Marc Chagall’s Powerful Portraits: Part 2

Chagalll_Jew in Green

Marc Chagall, Jew in Green, 1914. Oil on cardboard laid down on fiberboard, 39 1/2 x 32 in. Im Obersteg Foundation, permanent loan to the Kunstmuseum Basel © 2015 Artists Rights Society (ARS), New York / ADAGP, Paris

Marc Chagall’s three monumental portraits from 1914, Jew in Red, Jew in Black and White, and Jew in Green, are on view in Gauguin to Picasso: Masterworks from Switzerland. Read more about Jew in Black and White here.
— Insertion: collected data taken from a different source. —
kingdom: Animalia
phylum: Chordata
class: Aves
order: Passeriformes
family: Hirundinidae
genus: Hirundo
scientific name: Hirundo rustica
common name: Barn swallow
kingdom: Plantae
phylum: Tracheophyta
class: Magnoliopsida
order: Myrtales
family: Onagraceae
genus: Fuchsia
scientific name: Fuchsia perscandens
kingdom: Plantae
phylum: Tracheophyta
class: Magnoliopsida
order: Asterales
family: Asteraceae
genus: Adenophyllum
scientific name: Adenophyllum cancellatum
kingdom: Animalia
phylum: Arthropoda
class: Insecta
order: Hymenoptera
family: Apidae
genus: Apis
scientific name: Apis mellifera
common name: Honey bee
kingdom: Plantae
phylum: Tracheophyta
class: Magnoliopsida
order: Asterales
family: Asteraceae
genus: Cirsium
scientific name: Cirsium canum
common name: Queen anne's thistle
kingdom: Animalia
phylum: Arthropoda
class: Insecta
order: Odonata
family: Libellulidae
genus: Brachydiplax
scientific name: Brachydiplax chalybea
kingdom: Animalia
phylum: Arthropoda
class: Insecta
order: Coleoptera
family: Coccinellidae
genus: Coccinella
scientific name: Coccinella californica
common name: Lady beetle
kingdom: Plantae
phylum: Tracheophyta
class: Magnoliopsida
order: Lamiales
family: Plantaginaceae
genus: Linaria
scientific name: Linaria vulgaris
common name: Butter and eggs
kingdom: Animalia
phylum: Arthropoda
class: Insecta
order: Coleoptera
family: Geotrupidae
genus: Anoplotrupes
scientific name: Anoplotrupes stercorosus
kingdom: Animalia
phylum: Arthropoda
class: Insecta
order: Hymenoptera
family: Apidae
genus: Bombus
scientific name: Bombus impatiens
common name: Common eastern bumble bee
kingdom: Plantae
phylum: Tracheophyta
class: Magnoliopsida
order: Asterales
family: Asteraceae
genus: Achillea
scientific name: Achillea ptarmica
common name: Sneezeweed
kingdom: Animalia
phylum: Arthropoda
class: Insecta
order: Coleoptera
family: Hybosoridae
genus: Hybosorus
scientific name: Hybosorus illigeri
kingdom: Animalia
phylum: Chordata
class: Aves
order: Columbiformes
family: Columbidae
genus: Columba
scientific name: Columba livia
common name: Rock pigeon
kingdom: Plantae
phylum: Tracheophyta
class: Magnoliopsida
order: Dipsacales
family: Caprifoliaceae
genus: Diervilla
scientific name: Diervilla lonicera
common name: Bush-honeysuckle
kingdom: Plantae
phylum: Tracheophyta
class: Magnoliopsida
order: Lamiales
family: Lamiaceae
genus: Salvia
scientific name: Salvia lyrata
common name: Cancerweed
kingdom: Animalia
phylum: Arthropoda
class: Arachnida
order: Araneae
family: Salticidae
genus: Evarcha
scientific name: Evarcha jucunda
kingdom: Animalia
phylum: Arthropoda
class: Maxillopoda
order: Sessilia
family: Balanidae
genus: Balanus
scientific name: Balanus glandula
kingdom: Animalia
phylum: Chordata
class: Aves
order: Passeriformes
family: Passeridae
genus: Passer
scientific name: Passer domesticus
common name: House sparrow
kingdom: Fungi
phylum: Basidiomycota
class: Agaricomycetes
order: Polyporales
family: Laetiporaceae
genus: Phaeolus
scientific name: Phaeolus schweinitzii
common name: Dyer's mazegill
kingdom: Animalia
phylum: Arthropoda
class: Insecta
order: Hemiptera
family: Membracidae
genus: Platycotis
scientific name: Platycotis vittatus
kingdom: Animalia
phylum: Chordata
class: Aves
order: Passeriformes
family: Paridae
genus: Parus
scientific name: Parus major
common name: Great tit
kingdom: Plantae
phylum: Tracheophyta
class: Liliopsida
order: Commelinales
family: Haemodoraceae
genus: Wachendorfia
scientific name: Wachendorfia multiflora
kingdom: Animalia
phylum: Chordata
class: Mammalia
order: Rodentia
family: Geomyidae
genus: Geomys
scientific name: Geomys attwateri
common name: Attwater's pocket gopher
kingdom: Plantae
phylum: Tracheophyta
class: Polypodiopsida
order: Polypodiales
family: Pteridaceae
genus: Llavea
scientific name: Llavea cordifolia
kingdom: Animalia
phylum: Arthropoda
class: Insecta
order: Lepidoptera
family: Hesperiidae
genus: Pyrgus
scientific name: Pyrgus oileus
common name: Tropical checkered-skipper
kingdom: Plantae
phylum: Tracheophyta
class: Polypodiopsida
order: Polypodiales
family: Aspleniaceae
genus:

I start from the initial shock of something actual and spiritual, from some definite thing, and then go on toward something more abstract.—Chagall

The model for Jew in Green, a rabbi who introduced himself as the Preacher of Slouzk, left a profound effect on Chagall. He explained, “I had the impression that the old man was green; perhaps a shadow fell on him from my heart.” Chagall depicted him impoverished and in despair, with one eye open, the other closed, and his hands painted in different colors. Behind him are religious texts he recited daily in Hebrew, including the Kaddish, a prayer praising God: “He Who makes peace in His heights, may He make peace for us and for all Israel.” In 1936, Karl Im Obersteg acquired Jew in Green from Chagall by trading it for another picture by the artist.